Implications for Embodied AI Chips: The success of world-model-based policy optimization suggests future robotics chips may integrate:
- World model inference engines
- Policy networks
- Sensor fusion units Into a unified embodied AI processor.

参考文献

Zhang, R., Chen, G., Xu, Z., et al. (2026). RoboStereo: Dual-Tower 4D Embodied World Models for Unified Policy Optimization. arXiv:2603.12639.

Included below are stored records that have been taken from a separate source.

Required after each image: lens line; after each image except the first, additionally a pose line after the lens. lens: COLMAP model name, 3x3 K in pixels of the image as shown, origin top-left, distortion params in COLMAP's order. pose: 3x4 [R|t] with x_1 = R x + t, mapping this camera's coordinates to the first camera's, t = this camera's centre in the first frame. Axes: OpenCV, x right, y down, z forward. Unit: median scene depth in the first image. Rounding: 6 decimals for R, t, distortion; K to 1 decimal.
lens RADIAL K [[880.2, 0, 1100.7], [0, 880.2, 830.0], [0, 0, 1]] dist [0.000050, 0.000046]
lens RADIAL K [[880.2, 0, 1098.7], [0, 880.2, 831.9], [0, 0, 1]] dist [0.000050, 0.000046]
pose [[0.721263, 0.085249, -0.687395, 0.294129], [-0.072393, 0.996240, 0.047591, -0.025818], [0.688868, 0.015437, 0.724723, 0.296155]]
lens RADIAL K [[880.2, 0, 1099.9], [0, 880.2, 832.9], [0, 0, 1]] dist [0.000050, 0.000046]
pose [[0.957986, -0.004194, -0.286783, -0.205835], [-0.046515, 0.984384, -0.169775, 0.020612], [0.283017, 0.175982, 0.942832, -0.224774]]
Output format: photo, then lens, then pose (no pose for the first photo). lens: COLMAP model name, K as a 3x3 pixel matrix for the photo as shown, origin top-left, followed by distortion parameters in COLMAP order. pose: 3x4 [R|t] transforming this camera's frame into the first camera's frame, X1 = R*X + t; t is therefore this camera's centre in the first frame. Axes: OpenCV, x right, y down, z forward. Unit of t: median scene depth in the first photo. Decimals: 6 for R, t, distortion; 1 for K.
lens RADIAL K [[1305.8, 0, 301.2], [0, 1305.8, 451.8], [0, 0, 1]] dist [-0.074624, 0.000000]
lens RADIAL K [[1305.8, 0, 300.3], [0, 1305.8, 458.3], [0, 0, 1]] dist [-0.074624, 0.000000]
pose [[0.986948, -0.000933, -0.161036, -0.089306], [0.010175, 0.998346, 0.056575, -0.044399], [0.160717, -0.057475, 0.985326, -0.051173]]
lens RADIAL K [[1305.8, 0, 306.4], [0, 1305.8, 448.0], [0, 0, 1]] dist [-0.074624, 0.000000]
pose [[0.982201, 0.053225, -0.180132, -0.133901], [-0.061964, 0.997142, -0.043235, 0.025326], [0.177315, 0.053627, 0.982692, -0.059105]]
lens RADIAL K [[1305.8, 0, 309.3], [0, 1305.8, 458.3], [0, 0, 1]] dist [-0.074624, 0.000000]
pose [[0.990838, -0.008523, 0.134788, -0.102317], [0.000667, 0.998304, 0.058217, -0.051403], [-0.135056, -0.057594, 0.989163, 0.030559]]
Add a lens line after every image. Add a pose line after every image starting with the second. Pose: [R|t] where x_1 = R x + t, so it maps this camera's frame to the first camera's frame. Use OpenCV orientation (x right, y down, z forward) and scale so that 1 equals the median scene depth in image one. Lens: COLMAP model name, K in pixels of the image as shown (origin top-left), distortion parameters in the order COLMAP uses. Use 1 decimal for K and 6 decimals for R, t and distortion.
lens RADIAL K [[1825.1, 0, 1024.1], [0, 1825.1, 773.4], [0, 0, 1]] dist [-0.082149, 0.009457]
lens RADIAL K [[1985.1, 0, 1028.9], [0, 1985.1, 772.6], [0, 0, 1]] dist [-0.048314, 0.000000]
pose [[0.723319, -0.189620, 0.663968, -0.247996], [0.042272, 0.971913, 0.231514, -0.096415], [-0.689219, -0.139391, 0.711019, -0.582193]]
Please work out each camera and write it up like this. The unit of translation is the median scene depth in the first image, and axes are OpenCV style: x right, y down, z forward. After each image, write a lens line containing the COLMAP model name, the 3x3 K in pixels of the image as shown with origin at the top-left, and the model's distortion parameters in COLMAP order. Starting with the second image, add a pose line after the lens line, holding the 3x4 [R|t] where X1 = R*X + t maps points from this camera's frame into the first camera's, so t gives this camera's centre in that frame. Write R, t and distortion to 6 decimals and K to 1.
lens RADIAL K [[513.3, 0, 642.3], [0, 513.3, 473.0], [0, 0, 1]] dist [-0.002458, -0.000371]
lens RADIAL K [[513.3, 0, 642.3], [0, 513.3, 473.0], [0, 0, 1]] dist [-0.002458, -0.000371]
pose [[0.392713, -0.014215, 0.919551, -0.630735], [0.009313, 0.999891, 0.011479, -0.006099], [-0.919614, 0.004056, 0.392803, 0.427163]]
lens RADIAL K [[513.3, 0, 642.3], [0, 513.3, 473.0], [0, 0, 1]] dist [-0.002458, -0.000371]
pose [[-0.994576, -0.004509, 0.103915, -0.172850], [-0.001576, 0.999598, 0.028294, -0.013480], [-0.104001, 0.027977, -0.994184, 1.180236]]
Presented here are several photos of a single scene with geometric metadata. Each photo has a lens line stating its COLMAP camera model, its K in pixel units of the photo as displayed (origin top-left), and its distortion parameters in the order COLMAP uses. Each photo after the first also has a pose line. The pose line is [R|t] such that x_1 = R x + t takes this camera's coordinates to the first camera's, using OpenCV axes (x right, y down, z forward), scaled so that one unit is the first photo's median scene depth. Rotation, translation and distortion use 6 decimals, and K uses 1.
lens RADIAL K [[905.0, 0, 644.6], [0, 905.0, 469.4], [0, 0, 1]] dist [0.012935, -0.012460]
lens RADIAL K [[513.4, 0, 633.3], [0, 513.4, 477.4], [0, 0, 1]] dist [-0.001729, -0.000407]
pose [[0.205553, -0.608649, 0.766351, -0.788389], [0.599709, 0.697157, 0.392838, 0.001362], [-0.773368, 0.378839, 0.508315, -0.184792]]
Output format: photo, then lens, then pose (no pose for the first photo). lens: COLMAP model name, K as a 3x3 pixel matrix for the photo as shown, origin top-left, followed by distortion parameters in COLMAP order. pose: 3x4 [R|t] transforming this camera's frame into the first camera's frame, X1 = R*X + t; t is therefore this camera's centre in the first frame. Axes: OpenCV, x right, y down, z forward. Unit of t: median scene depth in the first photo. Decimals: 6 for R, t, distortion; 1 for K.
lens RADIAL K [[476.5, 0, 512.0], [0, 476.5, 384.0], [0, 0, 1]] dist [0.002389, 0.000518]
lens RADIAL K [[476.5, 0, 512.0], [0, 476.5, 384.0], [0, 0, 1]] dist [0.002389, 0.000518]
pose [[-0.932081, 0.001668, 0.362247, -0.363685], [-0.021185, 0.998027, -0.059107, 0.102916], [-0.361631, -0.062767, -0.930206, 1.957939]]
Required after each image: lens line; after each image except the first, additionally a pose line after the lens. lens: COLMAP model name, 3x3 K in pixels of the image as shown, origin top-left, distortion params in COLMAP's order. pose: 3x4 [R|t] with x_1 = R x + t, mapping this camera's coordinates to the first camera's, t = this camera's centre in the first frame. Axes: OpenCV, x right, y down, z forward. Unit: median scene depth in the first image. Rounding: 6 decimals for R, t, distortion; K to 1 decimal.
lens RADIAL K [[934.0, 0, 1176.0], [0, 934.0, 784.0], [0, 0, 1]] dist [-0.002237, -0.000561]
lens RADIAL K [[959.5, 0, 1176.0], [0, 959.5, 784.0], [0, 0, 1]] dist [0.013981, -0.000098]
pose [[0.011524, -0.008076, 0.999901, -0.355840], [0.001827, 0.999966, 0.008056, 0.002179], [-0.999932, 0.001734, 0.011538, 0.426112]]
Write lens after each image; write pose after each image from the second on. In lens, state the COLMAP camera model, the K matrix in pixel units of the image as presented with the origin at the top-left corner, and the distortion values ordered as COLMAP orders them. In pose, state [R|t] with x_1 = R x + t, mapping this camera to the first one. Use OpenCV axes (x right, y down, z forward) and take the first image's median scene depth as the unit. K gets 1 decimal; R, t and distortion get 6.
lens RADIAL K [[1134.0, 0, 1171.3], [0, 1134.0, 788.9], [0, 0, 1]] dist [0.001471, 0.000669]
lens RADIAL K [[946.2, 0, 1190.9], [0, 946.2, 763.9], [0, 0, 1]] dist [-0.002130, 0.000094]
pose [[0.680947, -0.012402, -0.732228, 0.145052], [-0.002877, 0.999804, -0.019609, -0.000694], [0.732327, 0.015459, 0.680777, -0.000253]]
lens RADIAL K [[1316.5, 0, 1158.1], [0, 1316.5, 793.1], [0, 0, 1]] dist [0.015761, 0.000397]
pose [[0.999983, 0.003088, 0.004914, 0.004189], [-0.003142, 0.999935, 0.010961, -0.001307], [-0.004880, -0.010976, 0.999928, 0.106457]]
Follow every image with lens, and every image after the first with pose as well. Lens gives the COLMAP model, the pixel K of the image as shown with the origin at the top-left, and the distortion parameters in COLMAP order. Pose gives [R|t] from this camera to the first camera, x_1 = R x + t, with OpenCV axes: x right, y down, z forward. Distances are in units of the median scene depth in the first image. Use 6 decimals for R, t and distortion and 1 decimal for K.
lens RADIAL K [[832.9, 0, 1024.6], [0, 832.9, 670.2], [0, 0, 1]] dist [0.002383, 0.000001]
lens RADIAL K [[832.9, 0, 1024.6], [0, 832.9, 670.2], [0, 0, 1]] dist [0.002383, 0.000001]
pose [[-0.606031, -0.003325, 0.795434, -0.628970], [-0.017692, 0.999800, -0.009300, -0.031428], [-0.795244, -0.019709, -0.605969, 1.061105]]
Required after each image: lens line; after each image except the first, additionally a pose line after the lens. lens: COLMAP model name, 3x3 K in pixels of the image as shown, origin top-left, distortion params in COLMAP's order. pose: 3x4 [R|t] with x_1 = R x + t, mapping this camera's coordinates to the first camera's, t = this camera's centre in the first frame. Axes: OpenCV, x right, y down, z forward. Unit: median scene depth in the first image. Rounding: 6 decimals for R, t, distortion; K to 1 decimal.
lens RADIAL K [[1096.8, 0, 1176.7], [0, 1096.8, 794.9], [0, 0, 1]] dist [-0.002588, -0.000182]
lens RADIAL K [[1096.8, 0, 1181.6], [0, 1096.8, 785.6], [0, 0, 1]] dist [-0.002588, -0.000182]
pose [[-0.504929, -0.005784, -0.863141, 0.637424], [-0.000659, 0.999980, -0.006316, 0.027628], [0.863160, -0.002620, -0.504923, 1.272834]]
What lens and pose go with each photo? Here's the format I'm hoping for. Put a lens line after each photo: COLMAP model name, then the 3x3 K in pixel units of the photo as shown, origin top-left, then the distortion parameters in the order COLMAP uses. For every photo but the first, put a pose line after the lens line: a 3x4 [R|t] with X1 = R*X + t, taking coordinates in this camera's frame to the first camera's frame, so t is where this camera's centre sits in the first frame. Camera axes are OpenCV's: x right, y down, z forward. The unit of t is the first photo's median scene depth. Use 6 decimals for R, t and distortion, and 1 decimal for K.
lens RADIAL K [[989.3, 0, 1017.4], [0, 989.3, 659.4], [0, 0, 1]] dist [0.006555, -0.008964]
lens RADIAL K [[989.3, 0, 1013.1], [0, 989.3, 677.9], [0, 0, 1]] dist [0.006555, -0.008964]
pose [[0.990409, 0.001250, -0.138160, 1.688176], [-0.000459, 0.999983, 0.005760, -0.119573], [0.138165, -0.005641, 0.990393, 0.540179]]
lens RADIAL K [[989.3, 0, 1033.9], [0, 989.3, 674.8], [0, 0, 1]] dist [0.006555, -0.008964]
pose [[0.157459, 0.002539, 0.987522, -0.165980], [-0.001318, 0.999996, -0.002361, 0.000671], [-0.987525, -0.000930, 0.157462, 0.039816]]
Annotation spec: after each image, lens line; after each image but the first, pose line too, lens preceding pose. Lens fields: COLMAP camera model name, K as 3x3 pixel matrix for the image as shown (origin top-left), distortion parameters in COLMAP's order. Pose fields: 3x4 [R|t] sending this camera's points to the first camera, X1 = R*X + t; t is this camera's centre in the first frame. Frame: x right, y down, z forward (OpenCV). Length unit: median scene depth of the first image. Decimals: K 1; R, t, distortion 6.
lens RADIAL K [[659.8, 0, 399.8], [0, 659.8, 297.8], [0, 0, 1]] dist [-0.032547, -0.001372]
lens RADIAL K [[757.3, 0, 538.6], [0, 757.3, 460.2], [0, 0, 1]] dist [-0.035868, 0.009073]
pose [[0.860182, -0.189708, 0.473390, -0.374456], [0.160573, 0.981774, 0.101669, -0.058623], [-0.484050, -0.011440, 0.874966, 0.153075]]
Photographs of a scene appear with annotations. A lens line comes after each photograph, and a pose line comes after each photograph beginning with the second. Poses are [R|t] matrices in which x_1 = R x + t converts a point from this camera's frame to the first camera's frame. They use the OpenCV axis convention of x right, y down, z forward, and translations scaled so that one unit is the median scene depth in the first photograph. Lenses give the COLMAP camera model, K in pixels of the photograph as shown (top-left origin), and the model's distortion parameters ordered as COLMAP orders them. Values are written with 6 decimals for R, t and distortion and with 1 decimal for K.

Yang, L., et al. (2025). Cosmos 2.5: A Foundation World Model for Robotic Agents. arXiv:2501.12269.
Brooks, T., et al. (2024). Video generation models as world simulators. OpenAI Research.
Janner, M., et al. (2021). Planning with Diffusion for Flexible Behavior Synthesis. ICML.
Du, Y., et al. (2023). Learning to Exploit: Pre-training for Visuo-Motor Reinforcement Learning. arXiv:2304.14288.